Semaine théâtrale. Cendrillon
SEMAINE THÉÂTRALE
CENDRILLON.
Le hasard des débuts a souvent décidé de la fortune des reprises. On rencontre un ténor, on découvre une chanteuse, et voilà que tout à coup le talent du nouveau venu, la grâce de la nouvelle étoile évoquent de vieux souvenirs. Il semble que cette jeune et jolie femme soit l’incarnation vivante de tel rôle, le type rêvé de tel personnage. Vite on court à sa bibliothèque, ou constate la réalité de la ressemblance qu’on n’avait fait qu’entrevoir et l’on décide, séance tenante, que la partition oubliée sautera des rayons poudreux, ou elle se morfondait, au pupitre du chef d’orchestre. C’est le nez de soubrette de Mme Galli-Marié, ce sont ses grands yeux éveillés qui nous ont valu la résurrection de la Servante Maîtresse, un chef-d’œuvre de grâce mélodique et de diction spirituelle qu’on ne devrait jamais laisser au repos, pour l’instruction de nos jeunes compositeurs et de notre public, trop prompt à laisser s’effacer les traditions magistrales du genre qu’il préfère.
Ceci tend à prouver, que, sans la rencontre de Mlle Julia Potel, il est fort douteux que M. Carvalho eût, jamais songé à remonter la Cendrillon de Nicolo, car malgré sa vogue du temps jadis, cette partition n’est certes pas l’une des plus remarquables du compositeur maltais ; Nicolo, du reste, n’a rencontré l’inspiration qu’à de rares moments de sa carrière, et l’on pourrait compter sur les doigts ses bonnes fortunes de plume. Tous en trouverez deux ou trois dans Joconde, dont tout le monde se souvient, vous en noterez une dans Jeannot et Colin.
Ah pour moi quelle peine extrême !
J’ai perdu l’ami de mon cœur !
un véritable air de maître celui-là, d’un grand souffle et d’une exquise pureté de lignes. En dehors de ces accidents, je tiens Nicolo pour un musicien assez ordinaire, et je ne m’expliquerais guère la grande popularité dont il a joui de son vivant, si Fétis n’en avait déduit les raisons avec beaucoup de sagacité. « Les circonstances le secondèrent, dit l’auteur de la Biographie universelle des Musiciens, pour lui donner à l’Opéra-Comique plus d’influence que n’en avaient les autres artistes de cette époque. Cherubini n’avait rien donné depuis les Deux journées ; Méhul malgré son beau talent n’était pas toujours heureux et avait quelquefois des moments de découragement, pendant lesquels il n’écrivait pas ; Boieldieu était en Russie ; Kreutzer écrivait particulièrement alors pour le grand Opéra, en sorte que Berton était à peu près le seul concurrent très-actif qu’il rencontrait sur la scène. »

_Données fournies_.

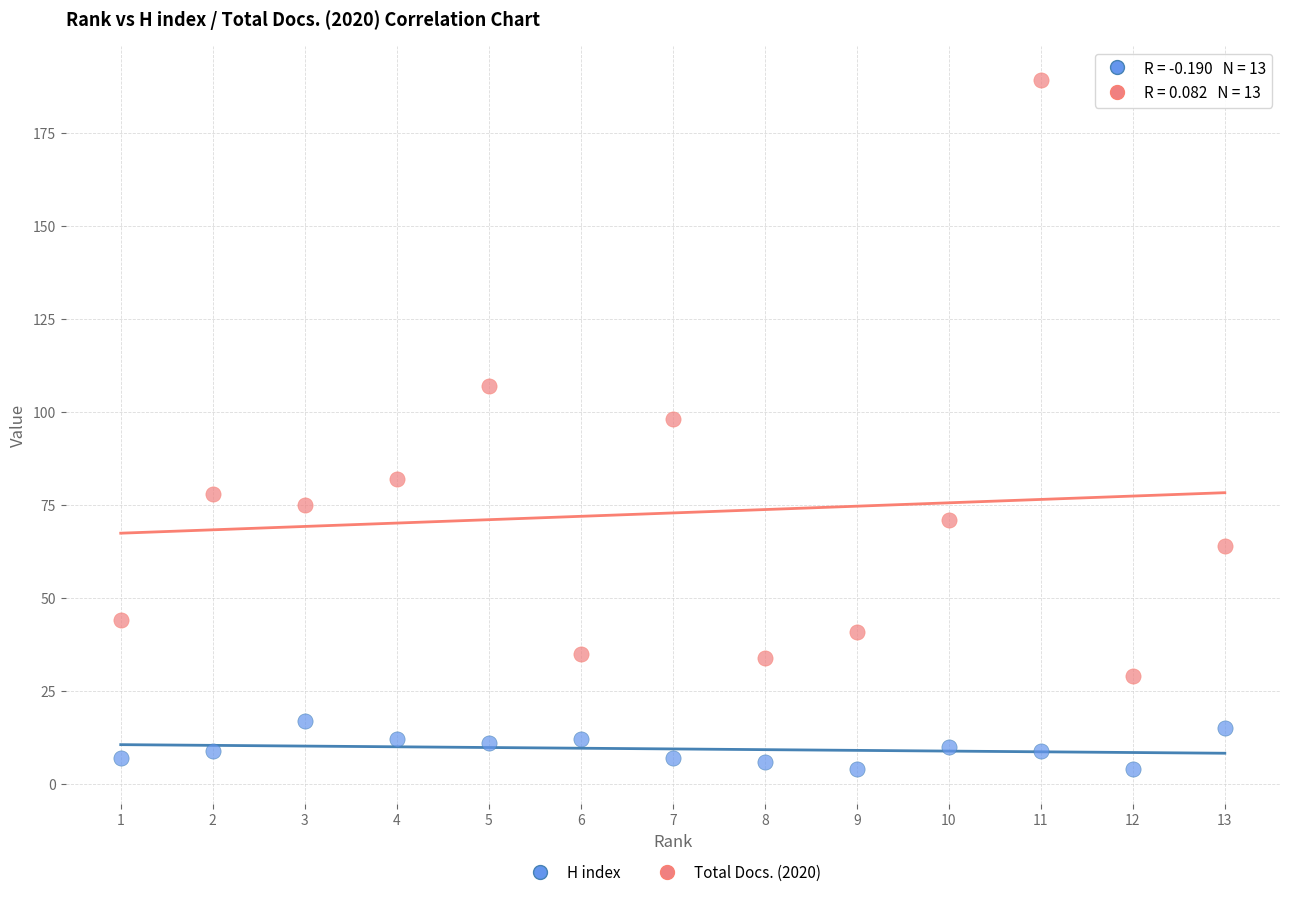

What are all the series names shown in the legend?

H index, Total Docs. (2020)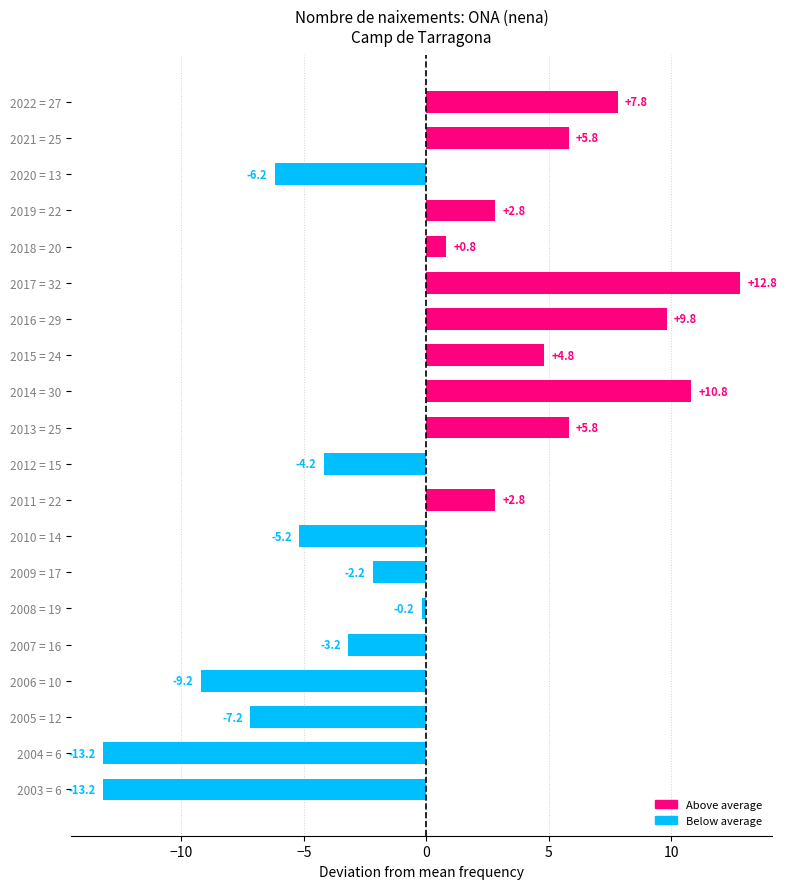

What is the greatest value displayed?

12.8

_Travail demandé 1_.
Dans la chronique sur Cendrillon, où se trouvait Boieldieu selon la citation de Fétis ?
_Travail demandé 2_.
Prolongez la chronique sur Cendrillon en reprenant après sa dernière phrase.

_Réponse rédigée 1_.
Il était en Russie.

_Réponse rédigée 2_.
Ce sont-là, n’en doutez pas, les véritables causes d’une renommée qui n’est point justifiée par la supériorité du talent. Ajoutez-y la popularité du conte de Perrault, l’attrait de la féerie, l’excellence des premiers interprètes et vous aurez le secret de la vogue de Cendrillon, que Fétis signale à bon droit, comme un succès extravagant.
Il y a cependant dans cette partition plusieurs morceaux agréables tels que le brillant duo des deux sœurs, la romance de Cendrillon :
Je suis modeste et soumise
celle d’Alidor, le quatuor du second acte dont le motif de berceuse forme le centre mélodique sur lequel pivote toute la partition ; mais si la phrase de Nicolo a souvent du charme, elle est parfois un peu maniérée et malgré les grâces modernes dont Adolphe Adam a cherché à la parer, son instrumentation reste toujours un peu terne.
Est-il vraiment possible que Cendrillon n’ait que six ans de plus que celle pétillante et fougueuse partition du Barbier ?
Ce n’est pas qu’en fait de goût musical, je me range exclusivement du côté des contemporains. Il s’en faut ; mais l’art de nos prédécesseurs immédiats me fait l’effet des modes de la Restauration. Faut-il risquer cette énormité qui me paraît à moi une vérité toute simple ? Les partitions de Grétry sont cent fois plus jeunes que les premières œuvres d’Auber. Du reste, si l’on veut se convaincre combien tout ceci est loin du paradoxe, qu’on aille écouter Cendrillon et l’on verra que le véritable succès de la soirée est le ballet archaïque intercalé dans la partition.
Preuve évidente que la musique du vieux Lully a moins de rides après tout que celle de Nicolo, plus jeune pourtant de tout un siècle.
On a fait fête à ce ballet réglé avec une grande habileté par Mlle Marquet, et l’on a eu raison, car il est charmant, bien que les morceaux choisis par M. de Lajarte n’aient pas tous une égale valeur.
Celle préférence très-marquée du public qui, du premier coup, et avec un goût très-fin, a mis le doigt sur ce qu’il y avait de meilleur, indique à M. Carvalho la voie qu’il faut suivre dans la reprise des anciens ouvrages. Il faut décidément laisser de côté les œuvres du commencement de ce siècle-ci remonter un peu plus haut, si l’on tient à nous offrir de piquantes surprises et à nous faire connaître des partitions dont le style nous paraîtra d’autant moins démodé qu’il tranchera plus fortement sur le nôtre.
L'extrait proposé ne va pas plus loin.